━━ PAGE EXTRACT ━━

Particularly, I want to get at the point that, even if written by Moses the Prophet in Exodus, the books of Moses are not principally written for the specific Children of Israel who followed him out of Egypt. According to Exodus, a great many of these died in the Desert, before the books could logically have been finished. Rather, the earliest reasonable intended audience for the Books of Moses (which we might almost call the Books of the Desert) would be those Children of Israel who followed Joshua without Moses out of the Desert over the river Jordan. To them, in particular, the literalistic history would be as fresh in oral teaching as anyone thought important enough to recall, but the theological meaning of it would need to be revealed.

And that is why we are not primarily interested in the question of how literalistic'ly the events of Exodus are described (how much poetically and how much prose) (or whether they happened at all — for in some way they surely did happen) because This Is Not Why These Books Were Written, and it is not why they were written because historians are not who they were written for. Neither is it why, once having been written, they come to be Canon. One can form similar considerations of the Flood, vs. "older" instances of the Flood trope, e.g. Gilgamesh — yes, other people wrote about such things, and real floods have happened, but that is not why it is scripture.

The reason the books were written, and the reason they are Canon, is to proclaim — to reveal — that God's Chosen people got lost among the pagans, and yet in the fullness of time He called them out of their exile; that in coming out of exile, they would have trusted to their own wisdom and so became lost in the Desert, and yet God taught them how (this is the Law) to get through the Desert, and still more, fed and watered them more than mere justice; that when they were opposed beyond their strength, still He protected them, so long as they kept to his commands. So much is certainly true in plain history, but more: the same is true in every ordinary human soul.

━━━
━━ EXCERPTED RECORDS ━━

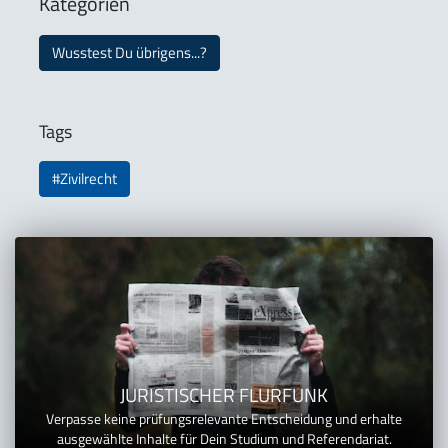
Kategorien
Wusstest Du übrigens...?
Tags
#Zivilrecht
JURISTISCHER FLURFUNK
Verpasse keine prüfungsrelevante Entscheidung und erhalte
ausgewählte Inhalte für Dein Studium und Referendariat.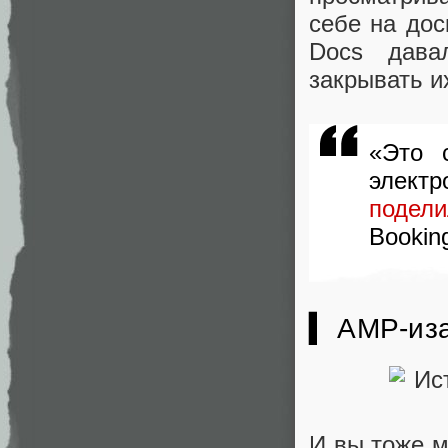
себе на дос
Docs дава
закрывать и
«Это 
элект
поде
Bookin
▍ AMP-из
И вы тоже м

━━━

REQUEST 1 — According to the passage on the Books of Moses, who is the earliest reasonable intended audience for those books?
REQUEST 2 — Reproduce word for word the part of the passage on the Books of Moses that begins with the words containing "Particularly, I want" and ends with "to be revealed.".

RESPONSE BOX 1 — The earliest reasonable intended audience is those Children of Israel who followed Joshua without Moses out of the Desert over the river Jordan.

RESPONSE BOX 2 —
Particularly, I want to get at the point that, even if written by Moses the Prophet in Exodus, the books of Moses are not principally written for the specific Children of Israel who followed him out of Egypt. According to Exodus, a great many of these died in the Desert, before the books could logically have been finished. Rather, the earliest reasonable intended audience for the Books of Moses (which we might almost call the Books of the Desert) would be those Children of Israel who followed Joshua without Moses out of the Desert over the river Jordan. To them, in particular, the literalistic history would be as fresh in oral teaching as anyone thought important enough to recall, but the theological meaning of it would need to be revealed.